“Through her unique way of working with clay, Rachel has developed a highly personal and creative signature within her work”. David Binns
My work is about the clay; its pliable, immediate qualities. Like a photograph capturing a ‘frozen moment’ this material when fired fixes forever a gesture, an impression. All my work is hand built and solid; the marks are created by impressing found objects, their origins occasionally hinted at. I cut, squeeze, pinch and hit the clay body to achieve the desired form.
The forms allude to the built environment and to human interventions within the natural landscape but deliberately avoid explicit references. Living in the North of England, the sculptural qualities of the landscape find their way into my work.
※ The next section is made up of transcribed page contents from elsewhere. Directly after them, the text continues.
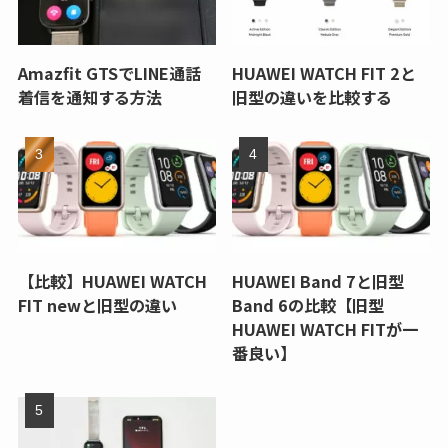
Amazfit GTSでLINE通話
HUAWEI WATCH FIT 2と
着信を通知する方法
旧型の違いを比較する
【比較】HUAWEI WATCH
HUAWEI Band 7と旧型
FIT newと旧型の違い
Band 6の比較【旧型
HUAWEI WATCH FITが一
番良い】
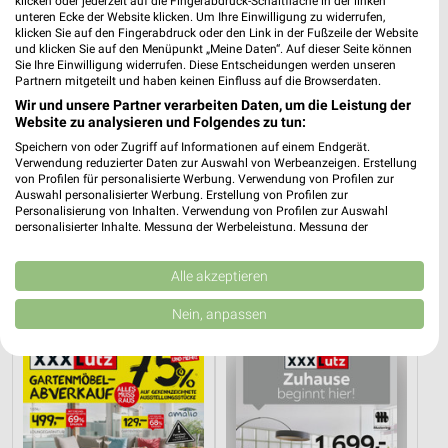
klicken oder jederzeit auf die Fingerabdruck-Schaltfläche in der linken
unteren Ecke der Website klicken. Um Ihre Einwilligung zu widerrufen,
klicken Sie auf den Fingerabdruck oder den Link in der Fußzeile der Website
und klicken Sie auf den Menüpunkt „Meine Daten“. Auf dieser Seite können
Sie Ihre Einwilligung widerrufen. Diese Entscheidungen werden unseren
Partnern mitgeteilt und haben keinen Einfluss auf die Browserdaten.
Wir und unsere Partner verarbeiten Daten, um die Leistung der
Website zu analysieren und Folgendes zu tun:
Speichern von oder Zugriff auf Informationen auf einem Endgerät.
Verwendung reduzierter Daten zur Auswahl von Werbeanzeigen. Erstellung
von Profilen für personalisierte Werbung. Verwendung von Profilen zur
Auswahl personalisierter Werbung. Erstellung von Profilen zur
Personalisierung von Inhalten. Verwendung von Profilen zur Auswahl
personalisierter Inhalte. Messung der Werbeleistung. Messung der
17,2 km
17,2 km
Performance von Inhalten. Analyse von Zielgruppen durch Statistiken oder
Küchen Preishits!
Wohnideen so individuell wie du!
Kombinationen von Daten aus verschiedenen Quellen. Entwicklung und
Verbesserung der Angebote. Verwendung reduzierter Daten zur Auswahl
Alle akzeptieren
Gültig bis Fr. 21.08.
Gültig bis Fr. 14.08.
von Inhalten.
Daten können außerhalb der Europäischen Union weitergegeben und in die
Nein, anpassen
XXXLutz
XXXLutz
USA gesendet werden.
Ihre Einwilligung und die cookie Richtlinie gelten ausschließlich für diese
Website/App.
Partnerliste anzeigen (1 IAB-Anbieter)
Wir nutzen Ihre Daten für folgende Zwecke:
IAB-Verarbeitungszwecke:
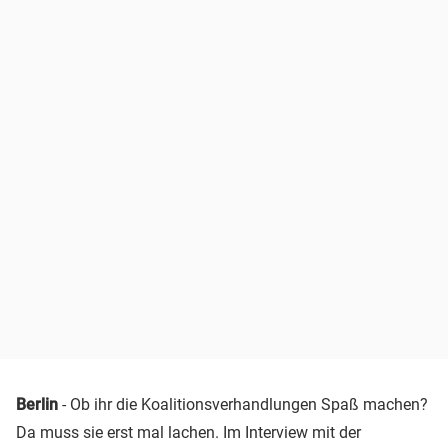
Berlin
- Ob ihr die Koalitionsverhandlungen Spaß machen?
Da muss sie erst mal lachen. Im Interview mit der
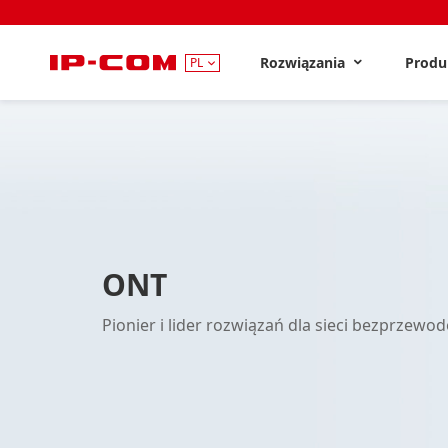
Rozwiązania
Prod
PL
ONT
Pionier i lider rozwiązań dla sieci bezprzewo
In pushing the material to its limits my wish is to explore three dimensional shapes and movement while retaining a real sense of the qualities of clay. The heavily grogged stoneware is coloured when wet using small percentages of body stains and oxide, then fired over several days in an electric kiln.
Alongside the stoneware pieces I work separately in Parian porcelain. This pure white clay is extremely receptive to the slightest indentation and pressure of the hand. I enjoy subverting its historic connotations of delicacy and fragility by working in solid forms and sometimes colouring the clay black with body stain and oxide. I often work in small series, developing ideas between pieces as in a dialogue. Mark making then connects these series; a line tracing along a trio of forms resembling the lines of a dry-stone wall cutting across the contours of a landscape.
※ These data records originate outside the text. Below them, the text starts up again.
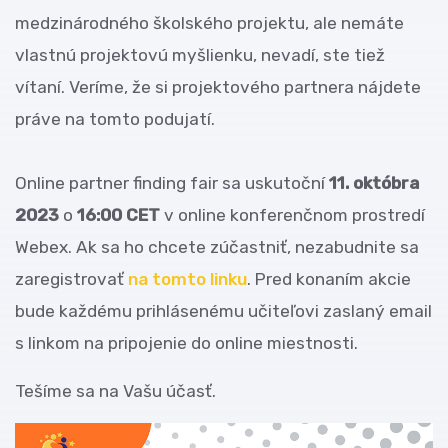
medzinárodného školského projektu, ale nemáte
vlastnú projektovú myšlienku, nevadí, ste tiež
vítaní. Veríme, že si projektového partnera nájdete
práve na tomto podujatí.
Online partner finding fair sa uskutoční
11. októbra
2023
o
16:00 CET
v online konferenčnom prostredí
Webex. Ak sa ho chcete zúčastniť, nezabudnite sa
zaregistrovať
na tomto linku
. Pred konaním akcie
bude každému prihlásenému učiteľovi zaslaný email
s linkom na pripojenie do online miestnosti.
Tešíme sa na Vašu účasť.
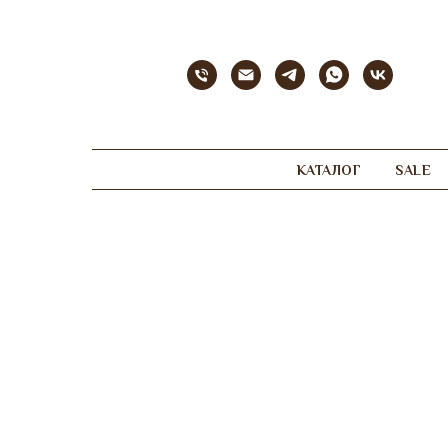
КАТАЛОГ
SALE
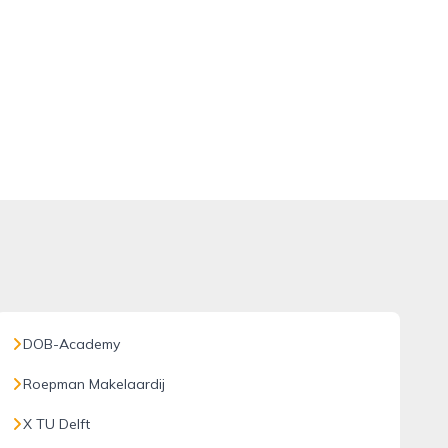
DOB-Academy
Roepman Makelaardij
X TU Delft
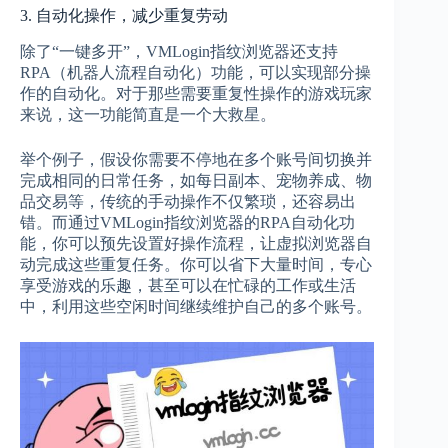
3. 自动化操作，减少重复劳动
除了“一键多开”，VMLogin指纹浏览器还支持
RPA（机器人流程自动化）功能，可以实现部分操
作的自动化。对于那些需要重复性操作的游戏玩家
来说，这一功能简直是一个大救星。
举个例子，假设你需要不停地在多个账号间切换并
完成相同的日常任务，如每日副本、宠物养成、物
品交易等，传统的手动操作不仅繁琐，还容易出
错。而通过VMLogin指纹浏览器的RPA自动化功
能，你可以预先设置好操作流程，让虚拟浏览器自
动完成这些重复任务。你可以省下大量时间，专心
享受游戏的乐趣，甚至可以在忙碌的工作或生活
中，利用这些空闲时间继续维护自己的多个账号。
I aim to achieve both precision and fluidity, energy and stillness in my work. How the light interacts with a piece is an important factor in their presentation. Although never having a prescribed narrative, there is a meditative quality. I value the function of contemplation my forms bring and their ability to represent the nature of silences.
“Rachel Grimshaw, whose tactile, squashed and manipulated block-like forms stood out because of her sensitive understanding of detail within a deceptively simple shape” Alex McErlain review in Ceramic Review.